FYI -- it turned out the failures that LC TOSS systems has been caused by a security risk mitigation measure applied before the actual security patch went it. We applied:
vm.legacy_va_layout=1
Now we have the security patch applied, we will revert this to vm.legacy_va_layout=0
and Archer/Tsan should work again.
@jprotze: you mentioned you saw a similar problem on a CEA machine. Could you try
sysctl --all | grep legacy_va_layout
See what value is set for the vm.legacy_va_layout
parameter?
We had a little bit of a messy situation. The master wasn't working anymore because it had changes related to the current version of the OpenMP runtime. So I fixed all the branch and created a "stable-tr4" branch which works with the "stable-tr4" branch of the OpenMP runtime, this is also the one related to the release. Now we have the branches "last_patch" that includes the last Joachim commit and the fix for Travis CI, when I run the tests it fails about 12 of them mostly related to OMPT, which means that we probably have to update some definitions to the current version of the OpenMP runtime. I'll fix those and merge everything on master, so we'll have:
I'll also update the README to reflect all the changes. Once I am done with this I'll do the tests on rzmanta again to see what's still wrong with the LOMP runtime.

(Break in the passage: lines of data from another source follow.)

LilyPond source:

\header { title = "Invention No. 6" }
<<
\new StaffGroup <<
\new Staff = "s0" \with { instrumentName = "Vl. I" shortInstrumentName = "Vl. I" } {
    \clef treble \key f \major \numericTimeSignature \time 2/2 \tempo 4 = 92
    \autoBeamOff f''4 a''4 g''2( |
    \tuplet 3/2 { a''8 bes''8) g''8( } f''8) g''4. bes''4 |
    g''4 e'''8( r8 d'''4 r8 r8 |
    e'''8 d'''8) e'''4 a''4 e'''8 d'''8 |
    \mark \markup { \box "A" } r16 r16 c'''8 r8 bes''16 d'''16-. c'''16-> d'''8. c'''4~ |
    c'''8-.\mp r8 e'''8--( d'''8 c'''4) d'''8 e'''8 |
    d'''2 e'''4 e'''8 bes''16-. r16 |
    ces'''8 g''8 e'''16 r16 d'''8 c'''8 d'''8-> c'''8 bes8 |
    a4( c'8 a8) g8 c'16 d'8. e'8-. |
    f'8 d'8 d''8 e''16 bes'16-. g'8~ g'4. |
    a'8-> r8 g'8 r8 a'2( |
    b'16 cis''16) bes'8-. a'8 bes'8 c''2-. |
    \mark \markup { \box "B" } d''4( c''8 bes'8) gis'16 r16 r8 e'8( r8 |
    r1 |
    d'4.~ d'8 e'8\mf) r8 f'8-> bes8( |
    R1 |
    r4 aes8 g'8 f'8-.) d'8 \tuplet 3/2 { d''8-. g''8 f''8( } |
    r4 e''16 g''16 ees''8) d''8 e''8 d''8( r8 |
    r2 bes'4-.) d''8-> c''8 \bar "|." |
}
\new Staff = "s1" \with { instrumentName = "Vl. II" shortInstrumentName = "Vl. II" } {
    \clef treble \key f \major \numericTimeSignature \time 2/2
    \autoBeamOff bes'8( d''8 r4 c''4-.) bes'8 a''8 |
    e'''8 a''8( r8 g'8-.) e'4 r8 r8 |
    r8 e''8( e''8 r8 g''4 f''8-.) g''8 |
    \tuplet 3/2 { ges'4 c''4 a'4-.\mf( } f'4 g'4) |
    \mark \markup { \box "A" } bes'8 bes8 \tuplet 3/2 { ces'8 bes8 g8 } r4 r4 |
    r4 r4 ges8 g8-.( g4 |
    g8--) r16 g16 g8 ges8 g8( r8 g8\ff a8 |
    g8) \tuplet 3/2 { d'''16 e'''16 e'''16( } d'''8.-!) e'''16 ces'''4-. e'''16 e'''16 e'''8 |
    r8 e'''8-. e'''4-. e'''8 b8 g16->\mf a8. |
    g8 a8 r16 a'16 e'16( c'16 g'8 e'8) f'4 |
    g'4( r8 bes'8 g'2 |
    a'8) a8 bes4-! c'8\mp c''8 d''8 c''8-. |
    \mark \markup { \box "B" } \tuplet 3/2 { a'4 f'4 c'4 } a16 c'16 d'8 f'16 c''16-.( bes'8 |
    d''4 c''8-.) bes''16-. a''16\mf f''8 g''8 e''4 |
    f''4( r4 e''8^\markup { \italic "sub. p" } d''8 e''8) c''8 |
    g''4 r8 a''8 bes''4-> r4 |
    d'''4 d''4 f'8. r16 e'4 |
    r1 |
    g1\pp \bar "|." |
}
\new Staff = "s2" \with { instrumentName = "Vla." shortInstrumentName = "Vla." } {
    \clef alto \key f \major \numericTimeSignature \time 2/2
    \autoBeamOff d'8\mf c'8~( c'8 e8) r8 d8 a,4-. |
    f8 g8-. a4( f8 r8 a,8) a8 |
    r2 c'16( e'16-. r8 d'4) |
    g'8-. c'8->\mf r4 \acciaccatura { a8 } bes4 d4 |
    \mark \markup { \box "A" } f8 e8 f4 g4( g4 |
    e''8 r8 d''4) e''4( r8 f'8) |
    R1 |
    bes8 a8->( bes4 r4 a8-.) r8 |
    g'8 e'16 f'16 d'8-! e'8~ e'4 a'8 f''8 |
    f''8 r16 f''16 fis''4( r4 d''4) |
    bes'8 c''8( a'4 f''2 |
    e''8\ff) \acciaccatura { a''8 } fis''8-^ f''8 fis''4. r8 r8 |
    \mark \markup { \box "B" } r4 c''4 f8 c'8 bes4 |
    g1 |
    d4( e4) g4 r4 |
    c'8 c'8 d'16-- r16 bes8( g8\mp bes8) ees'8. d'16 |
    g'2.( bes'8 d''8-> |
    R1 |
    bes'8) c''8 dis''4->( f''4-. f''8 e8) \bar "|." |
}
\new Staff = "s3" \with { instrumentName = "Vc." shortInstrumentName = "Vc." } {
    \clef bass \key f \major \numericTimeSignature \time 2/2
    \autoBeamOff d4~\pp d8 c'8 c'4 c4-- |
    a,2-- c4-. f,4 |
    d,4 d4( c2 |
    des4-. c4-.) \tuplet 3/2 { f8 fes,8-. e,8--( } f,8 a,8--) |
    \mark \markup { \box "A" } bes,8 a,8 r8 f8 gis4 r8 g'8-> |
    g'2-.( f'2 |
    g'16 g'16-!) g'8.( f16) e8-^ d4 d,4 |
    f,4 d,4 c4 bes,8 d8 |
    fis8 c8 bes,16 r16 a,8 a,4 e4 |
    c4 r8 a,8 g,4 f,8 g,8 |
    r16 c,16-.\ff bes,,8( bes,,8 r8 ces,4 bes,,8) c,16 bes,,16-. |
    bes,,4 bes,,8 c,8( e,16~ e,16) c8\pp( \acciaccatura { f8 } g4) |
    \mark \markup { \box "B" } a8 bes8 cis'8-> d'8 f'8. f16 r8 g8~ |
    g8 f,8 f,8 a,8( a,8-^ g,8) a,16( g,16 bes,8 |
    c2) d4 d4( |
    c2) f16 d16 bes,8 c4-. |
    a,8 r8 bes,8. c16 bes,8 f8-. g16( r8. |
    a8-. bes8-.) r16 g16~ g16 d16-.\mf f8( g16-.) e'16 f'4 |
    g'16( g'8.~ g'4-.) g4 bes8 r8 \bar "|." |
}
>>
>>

Great. Thank you so much @simoatze!
My account was closed in the meantime, but I asked for the value and indeed:
vm.legacy_va_layout = 1
I am a little bit confused. The OMPT version in LOMP is completely different than LLVM OpenMP. The definition in the ompt.h don't match so I can't make archer compile. Also in the last two versions (Sep and Oct) LOMP hasn't changed. Both our "stable-tr4" and the "towards_tr4" branches are based on the LLVM OpenMP runtime, so what's the plan of IBM, when are they gonna catch up? Otherwise we need to keep two version of archer one for LLVM and one for LOMP.
@simoatze: anyway we can get "green" for the Travis sooner rather than later?
@dongahn should be green now, I forgot to update the travis.xml file with the upstream OpenMP runtime.
Thanks @simoatze! This is really helpful as we will soon cover PRUNERS in various venues.
Just noticed that the logo of our Travis CI test show an error. Didn't have the time to look at this with any details.